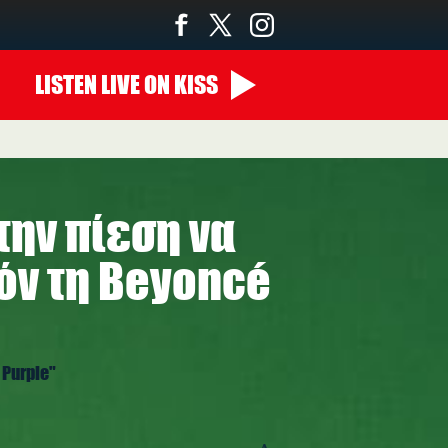
LISTEN
LIVE
ON KISS
00:00 - 10:00
την πίεση να
όν τη Beyoncé
 Purple"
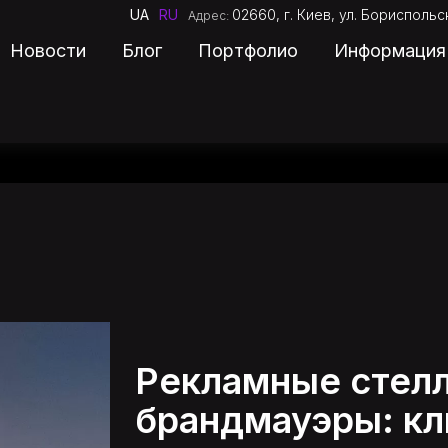
UA
RU
02660, г. Киев, ул. Бориспольск
Адрес:
Новости
Блог
Портфолио
Информация
Про компанію
Послуги
Новини
Блог
Рекламные стелл
Портфоліо
брандмауэры: к
Ціни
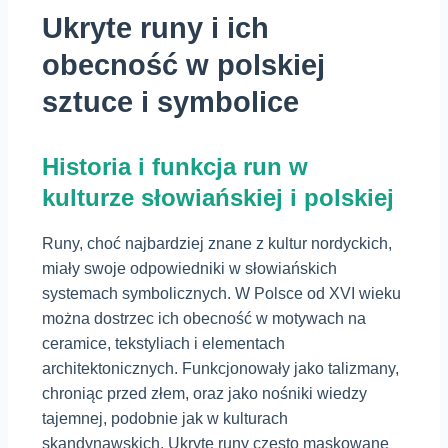
Ukryte runy i ich
obecność w polskiej
sztuce i symbolice
Historia i funkcja run w
kulturze słowiańskiej i polskiej
Runy, choć najbardziej znane z kultur nordyckich,
miały swoje odpowiedniki w słowiańskich
systemach symbolicznych. W Polsce od XVI wieku
można dostrzec ich obecność w motywach na
ceramice, tekstyliach i elementach
architektonicznych. Funkcjonowały jako talizmany,
chroniąc przed złem, oraz jako nośniki wiedzy
tajemnej, podobnie jak w kulturach
skandynawskich. Ukryte runy często maskowane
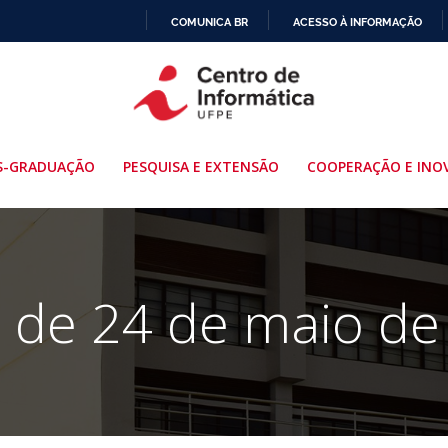
COMUNICA BR
ACESSO À INFORMAÇÃO
IR
PARA
O
CONTEÚDO
S-GRADUAÇÃO
PESQUISA E EXTENSÃO
COOPERAÇÃO E INO
s de 24 de maio de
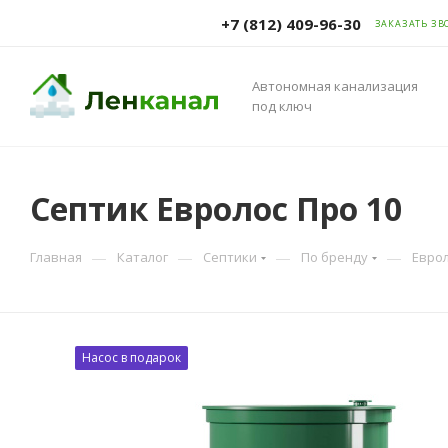
+7 (812) 409-96-30
ЗАКАЗАТЬ ЗВ
Автономная канализация
под ключ
Септик Евролос Про 10
—
—
—
—
Главная
Каталог
Септики
По бренду
Евро
Насос в подарок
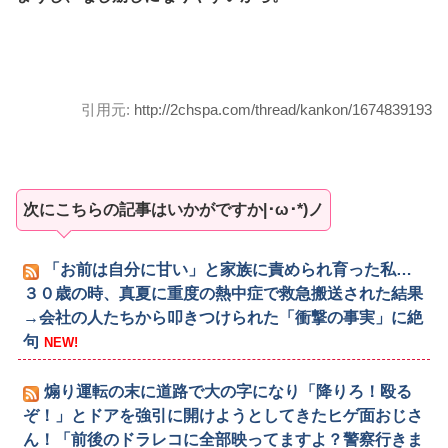
引用元:
http://2chspa.com/thread/kankon/1674839193
次にこちらの記事はいかがですか|･ω･*)ノ
「お前は自分に甘い」と家族に責められ育った私…
３０歳の時、真夏に重度の熱中症で救急搬送された結果
→会社の人たちから叩きつけられた「衝撃の事実」に絶
句
NEW!
煽り運転の末に道路で大の字になり「降りろ！殴る
ぞ！」とドアを強引に開けようとしてきたヒゲ面おじさ
ん！「前後のドラレコに全部映ってますよ？警察行きま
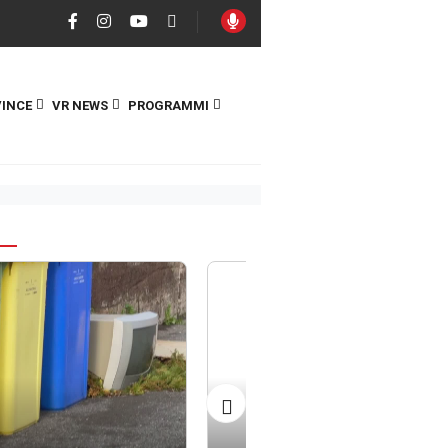
INCE
VR NEWS
PROGRAMMI
S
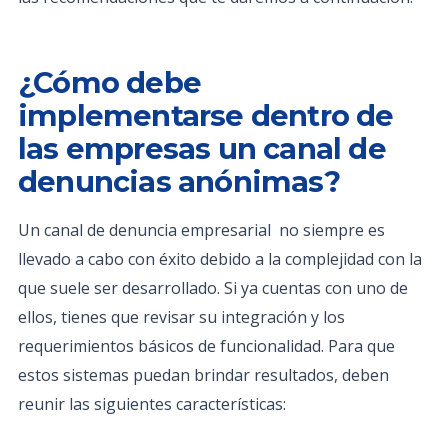
¿Cómo debe
implementarse dentro de
las empresas un canal de
denuncias anónimas?
Un canal de denuncia empresarial no siempre es
llevado a cabo con éxito debido a la complejidad con la
que suele ser desarrollado. Si ya cuentas con uno de
ellos, tienes que revisar su integración y los
requerimientos básicos de funcionalidad. Para que
estos sistemas puedan brindar resultados, deben
reunir las siguientes características:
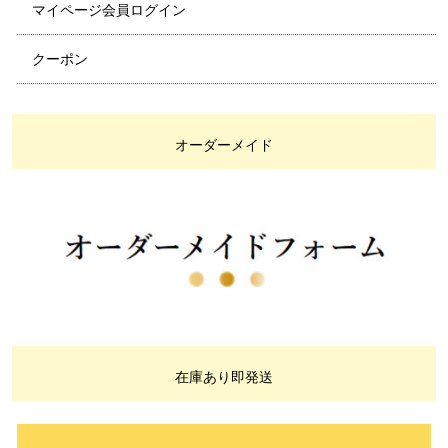
マイページ会員ログイン
クーポン
オーダーメイド
在庫あり即発送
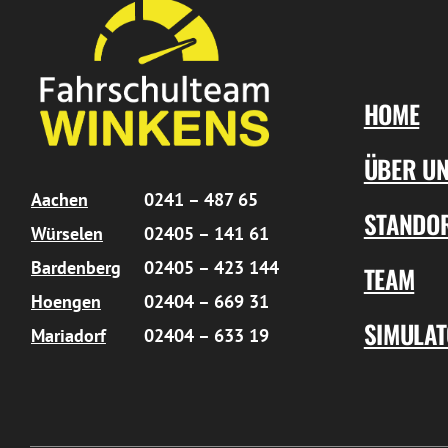
HOME
ÜBER U
Aachen
0241 – 487 65
STANDO
Würselen
02405 – 141 61
Bardenberg
02405 – 423 144
TEAM
Hoengen
02404 – 669 31
SIMULA
Mariadorf
02404 – 633 19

Task item >> Copy out nothing but the lines from the beginning of the records through the one that contains "systemach symbolicznych. W". Skip the pictures.

Result of the task >>
LISTEN
LIVE
ON KISS
00:00 - 10:00
την πίεση να
όν τη Beyoncé
 Purple"
UA
RU
02660, г. Киев, ул. Бориспольск
Адрес:
Новости
Блог
Портфолио
Информация
Про компанію
Послуги
Новини
Блог
Рекламные стелл
Портфоліо
брандмауэры: к
Ціни
Ukryte runy i ich
obecność w polskiej
sztuce i symbolice
Historia i funkcja run w
kulturze słowiańskiej i polskiej
Runy, choć najbardziej znane z kultur nordyckich,
miały swoje odpowiedniki w słowiańskich
systemach symbolicznych. W Polsce od XVI wieku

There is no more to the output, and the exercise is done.